Studio dreiSt, Austria, 2026

Nominator: Thomas Amann
Nominator's statement
studio dreiSt. questions architectural practice by shifting the focus from authorship to process, and from extraction to collaboration. Rooted in material agency, their work challenges conventional design methods through hands-on experimentation, reuse, and interdisciplinary exchange. Their project Biofabrique Kantine, presented at Vienna Design Week 2024, exemplifies this ethos: urban and agricultural waste is transformed into a circular, demountable building system through iterative prototyping and collective knowledge. Rather than imposing form, studio dreiSt. allows materials and context to guide the outcome, proposing a regenerative, bioregional approach to construction. Their practice positions architecture as an open-ended process—adaptive, participatory, and deeply attuned to existing resources—offering a compelling vision for a more responsible and resilient built environment.
BIOFABRIQUE KANTINE

How do you create new valuable materials from waste materials?

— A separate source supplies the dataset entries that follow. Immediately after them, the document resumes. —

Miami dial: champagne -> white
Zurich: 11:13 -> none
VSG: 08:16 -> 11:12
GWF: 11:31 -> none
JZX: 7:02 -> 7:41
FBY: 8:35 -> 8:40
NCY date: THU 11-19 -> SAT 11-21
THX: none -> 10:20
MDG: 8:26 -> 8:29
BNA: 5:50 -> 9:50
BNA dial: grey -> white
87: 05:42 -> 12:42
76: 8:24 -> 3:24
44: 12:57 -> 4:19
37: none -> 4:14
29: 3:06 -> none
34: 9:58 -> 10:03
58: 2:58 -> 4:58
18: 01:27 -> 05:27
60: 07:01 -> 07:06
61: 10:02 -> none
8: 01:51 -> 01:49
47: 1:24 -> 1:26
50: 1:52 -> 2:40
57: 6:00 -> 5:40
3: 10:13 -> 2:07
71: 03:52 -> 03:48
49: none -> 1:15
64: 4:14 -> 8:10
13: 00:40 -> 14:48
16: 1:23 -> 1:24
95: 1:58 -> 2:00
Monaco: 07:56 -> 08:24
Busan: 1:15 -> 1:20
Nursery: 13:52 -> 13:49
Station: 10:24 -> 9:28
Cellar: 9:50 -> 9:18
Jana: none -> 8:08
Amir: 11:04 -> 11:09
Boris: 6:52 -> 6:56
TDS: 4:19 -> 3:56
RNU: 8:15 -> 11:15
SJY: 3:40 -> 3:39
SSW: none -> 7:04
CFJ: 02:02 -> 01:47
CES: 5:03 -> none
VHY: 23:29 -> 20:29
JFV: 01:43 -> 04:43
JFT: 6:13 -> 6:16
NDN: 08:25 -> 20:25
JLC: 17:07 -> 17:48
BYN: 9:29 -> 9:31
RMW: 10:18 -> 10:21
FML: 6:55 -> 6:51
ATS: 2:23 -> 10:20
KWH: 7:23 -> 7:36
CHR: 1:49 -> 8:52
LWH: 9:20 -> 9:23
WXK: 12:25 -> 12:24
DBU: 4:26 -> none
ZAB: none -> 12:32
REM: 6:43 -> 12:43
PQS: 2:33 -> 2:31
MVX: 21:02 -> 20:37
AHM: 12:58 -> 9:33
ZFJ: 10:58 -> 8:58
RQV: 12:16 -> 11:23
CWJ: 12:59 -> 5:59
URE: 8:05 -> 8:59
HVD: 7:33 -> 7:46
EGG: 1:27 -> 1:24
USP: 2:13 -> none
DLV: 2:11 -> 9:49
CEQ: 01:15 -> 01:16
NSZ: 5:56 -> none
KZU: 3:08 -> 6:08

The Biofabrique Kantine is a festival cafe designed and built by studio dreiSt., which was commissioned by the Vienna Business Agency and VIENNA DESIGN WEEK for their 2024 exhibition. It is an experimental material experience in which urban waste finds a new use. Excavated clay from Vienna's construction sites is used as tile glaze for the bar counter, carbon lime from sugar production holds the table top in the form of rammed bricks. The project questions the exploitation of natural resources and shows an approach to how local (residual) materials could function in a circular construction industry. Bioregional, recyclable and adaptable make a statement for a new way of building. Whether it's a decomposable table base or a portable bar - every building element is designed to last beyond the festival, be it in a new form or in a different location.

MATERIAL IMPERATIVE

An agricultural farm in Poland forms the starting point of this project. Shaped by decades of improvised additions and pragmatic reuse, it exists as a living archive rather than a finished work. Its ongoing conversion continues this story, transforming the farmhouse into a laboratory for a culture of transformation that explores new forms of resonance between people, material, and place. Informed by New Materialism, the process is guided by five interwoven resonances: iteration, networking, resource collection, shared care, and aesthetic impulse, which actively shape the transformation. Materials are being collected, placed in new relationships, and their care becomes visible in an aesthetic that does not conceal traces but carries them forward. In this way, the material imperative calls for a fundamental rethinking of how we engage with resources, shifting the focus toward designing with what is already there.

FERMENTING ARCHITECTURE

The project explores fermentation as a conceptual and practical model to rethink architectural practice. It moves away from extraction and control and instead understands design as a time-based process that unfolds through ongoing interaction with materials, environments, and people. Informed by feminist theory, new materialism and process philosophy, the project links theoretical inquiry with hands-on experimentation and treats making as a way of thinking. Knowledge emerges through situated, embodied encounters rather than abstract planning. Architecture is approached as something that evolves through attention, adaptation, and dependency, rather than being defined in advance as a fixed outcome.


Studio dreiSt
Studio dreiSt is a Vienna-based bioregional design practice working at the intersection of material research, circular construction and spatial design. Founded in 2024, the studio explores process-based methodologies that engage with local resources, waste streams, and ecological systems. Their work moves between speculative research and 1:1 implementation, translating material experiments into spatial applications. As LINA Fellows, studio dreiSt is currently developing multiple projects across Europe, focusing on how architecture can emerge from regenerative, site-specific processes.